One genuine advantage of a horse worth flagging: for travellers who find walking at altitude a struggle but still want to reach the upper ruins and the open puna, a guided ride is a far gentler way to cover the ground than hiking it. The horse does the climbing; you breathe a little easier than you would on foot. That makes it a quietly good option for older travellers or anyone whose lungs are still catching up with the elevation.
Where the stables actually are
You will not generally find the better stables in central Cusco. They cluster at the edges and up at the trailheads:
- Above the city, near Sacsayhuamán, the Cristo Blanco, and along the road toward Tambomachay — the start point for the ruins rides.
- In the Sacred Valley, around Urubamba, Maras, and toward Maras and Moray — for the lower, warmer valley rides.

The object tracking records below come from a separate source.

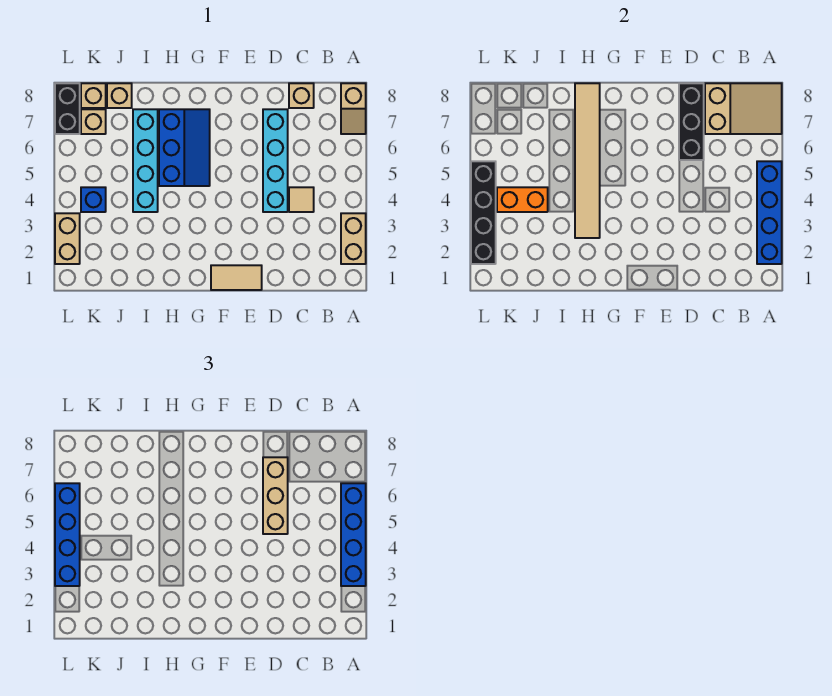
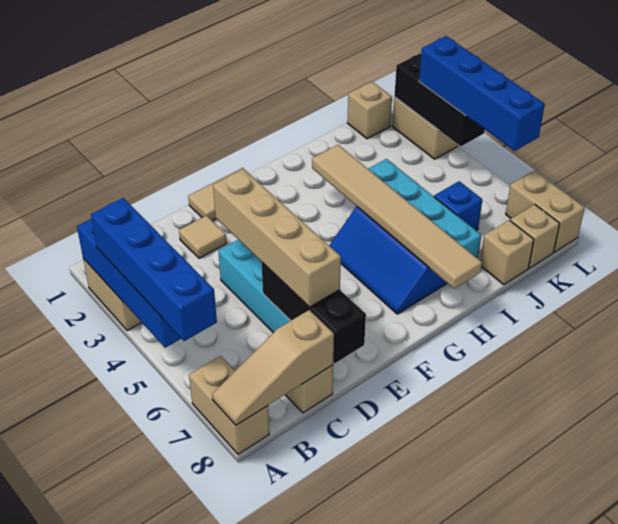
tan 1x2 slope [341,83,366,134] -> tan 1x2 brick [189,356,269,454]
tan 2x3 slope [705,83,782,134] -> tan 1x3 slope [212,310,334,425]
tan 1x1 tile [289,187,314,212] -> tan 1x1 tile moved to [179,216,227,258]
tan 1x3 brick [263,457,288,534] -> tan 1x4 brick [213,169,341,307]
orange 1x2 brick [497,187,548,212] -> none
blue 1x1 brick [81,187,106,212] -> blue 1x1 brick moved to [434,181,482,230]
tan 1x1 brick [81,109,106,134] -> tan 1x1 brick moved to [347,82,392,139]
black 1x4 brick [471,161,496,264] -> black 1x3 brick [394,53,485,146]
black 1x2 brick [55,83,80,134] -> tan 1x2 brick [506,171,585,252]

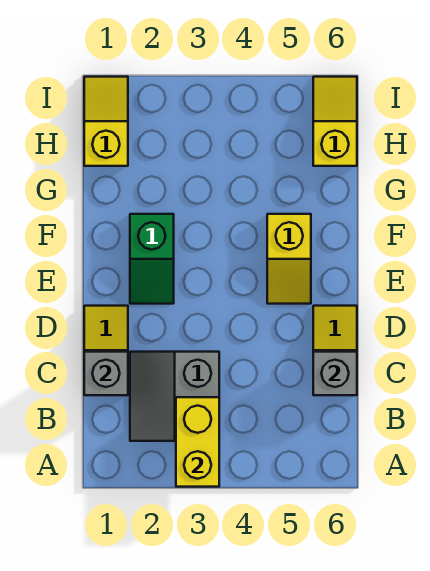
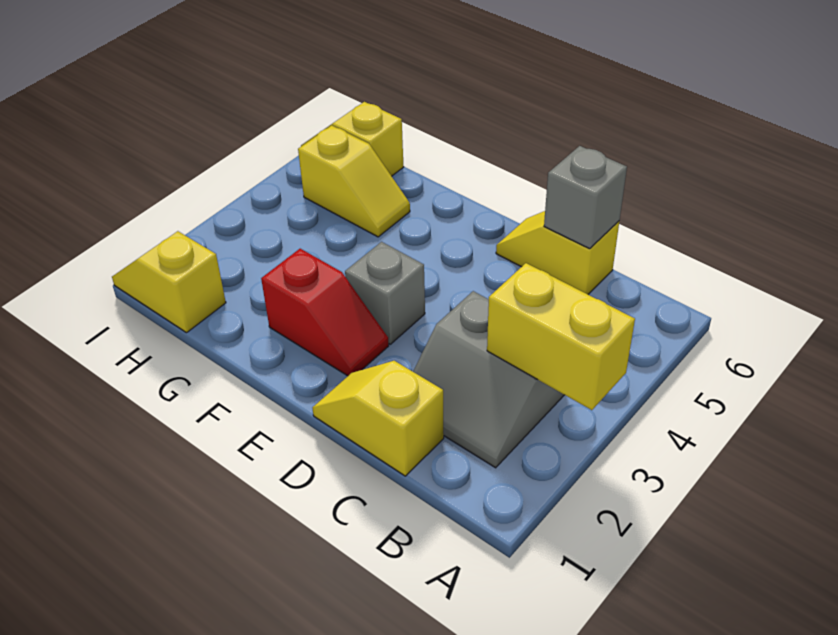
grey 1x1 brick [84,352,128,395] -> grey 1x1 brick moved to [345,242,425,344]
green 1x2 slope [130,214,174,304] -> red 1x2 slope [261,249,389,376]
yellow 1x2 slope [267,214,311,304] -> yellow 1x2 slope moved to [298,125,410,237]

Book through a reputable operator or your hotel rather than rocking up at a trailhead and taking the first offer; the curbside horses at Sacsayhuamán are precisely the ones with the welfare problems described above. A booked ride means a known stable, a named guide, transport sorted, and a horse that has not been standing saddled in the sun all day waiting for a walk-up customer.
Practical kit and tips
- Wear long trousers. Shorts and bare calves rub raw against the saddle and stirrup leathers within an hour.
- Closed shoes with a small heel stop your foot sliding through the stirrup. Hiking boots are fine.
- Sun is fierce at altitude. A brimmed hat under (not instead of) the helmet, plus high-factor sunscreen and sunglasses.
- Layers. Mornings above Cusco are cold; midday is warm. A packable shell handles the squally afternoons.
- Don’t ride hungover or on day one. The combination of alcohol, altitude, and a horse is a poor one.
- Tip the guide and groom S/10–20 if the ride was good — wages in this trade are low.